My Writing System
So far this year, I’ve written rough drafts for two short stories and I’m most of the way through a third. I write 500 words a day, first thing in the morning, before I do anything else. I do 1,000 words on the weekends, or when I have a day off work. It’s hard to calculate just how far I am into this third story. I’ve discovered something interesting about writing fiction - it doesn’t always go according to plan.
I’ve scoffed at people who write without an outline (and I still do, it’s MADNESS) but I’ve been surprised more than once at events that unfold while I’m writing. A character will make a surprise trip to a butcher’s shop, and it makes sense. It fits, and it feels natural, even though I didn’t plan it in my outline before sitting down to write.
Suddenly those hilarious gems from @nanowrimo_txt make more sense.
I wrote the first story using textedit, using folders and a ton of text files. This was not ideal, and I knew it, but it’s how I did it. I switched to Evernote for the second, on the recommendation of my friend Miles. I fully planned to try either Scrivener or Ulysses for the third.
“Sure,” I thought. “Evernote works fine. Better than a folder full of disorganized text files. But I’ll give one of the other apps a shot on the next story.”
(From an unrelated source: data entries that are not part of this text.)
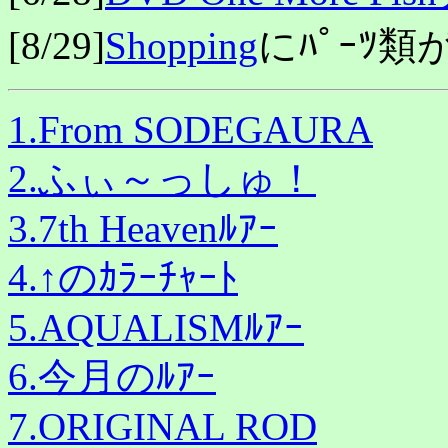
[8/29]
Shopping
にﾊﾟｰﾂ類
1.From SODEGAURA
2.ふぃ～っしゅ！
3.7th Heavenﾙｱｰ
4.↑のｶﾗｰﾁｬｰﾄ
5.AQUALISMﾙｱｰ
6.今月のﾙｱｰ
7.ORIGINAL ROD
Scrivener was too bloated for my taste. If I have to go through a 400-step tutorial to use writing software, I am not using that writing software.
Ulysses is more light weight than Scrivener, but I found it comparable to Evernote, so there wasn’t a compelling reason to switch.
So I didn’t switch. I’m still using Evernote. It’s got the feature set I want: easy to organize stories and groups of stories, cloud sync, accessible from any device.
What I Read
I spoke a bit about my writing system in my last post, but I haven’t mentioned my reading system. I’m reading three books per month: one book on writing, one book on copywriting, and one book on marketing.
Here’s what I read in January:
On Writing by Stephen King
On Writing was a singular joy to read, and I wish I’d read it a decade ago. Stephen King is the reason I grew up wanting to be a writer. This book was the perfect combination of memoir and practical writing advice from a master of the genre.
Bonus: tons of interesting insights into horror stories I read in high school, how he wrote them, where he was when he wrote them, and the impact they had on his family’s lives.
Ogilvy on Advertising by David Ogilvy
8Ogilvy on Advertising* and The Copywriter’s Handbook were less enjoyable to read, but full of practical information. I was surprised to find Ogilvy on Advertising felt less dated than The Copywriter’s Handbook, likely because Ogilvy focused less on specifics than Bly did. Ogilvy’s relentless focus on provable, measurable results is fascinating. He was talking about data-driven marketing (a common enough practice in 2015) way back in the mid-1980s.
The Copywriter’s Handbook by Bob Bly
The copy of The Copywriter’s Handbook I read had a new section on writing for the web that was hilariously dated in 2015. Tons of mentions of “e-zines”. But the strategies Bly wrote about in 2005 still apply today - collecting emails, running drip campaigns, and selling with benefits. He had similar advice as Ogilvy: work on something you can measure. Try new approaches, measure the results, get better over time. Solid, practical advice for any marketer.
A common thread I noticed in all three of these books is each writer takes a practical, craftsman-like approach to writing. These aren’t flowery authors. They write about the “craft” of writing, not the “art”, which appeals to me.
Thoughts on My Systems
One month in and I’m feeling good about these systems. I’ve gotten a lot more done in a single month than I typically do. That persistent, nagging feeling I should be using my spare time more productively has all but vanished.
I’ve already thought of ways to improve my systems - bumping up my daily word count, and keeping notes on the book I’m reading as I read it. This would help with summary blog posts at the end of the month. I’d be able to talk about a book I read three weeks ago with more salient points than “It was good, I liked it”.
Still, off to a good start. Feels good to talk about things I’ve done, not things I plan to do. I feel less pressure to keep a promise I’ve made.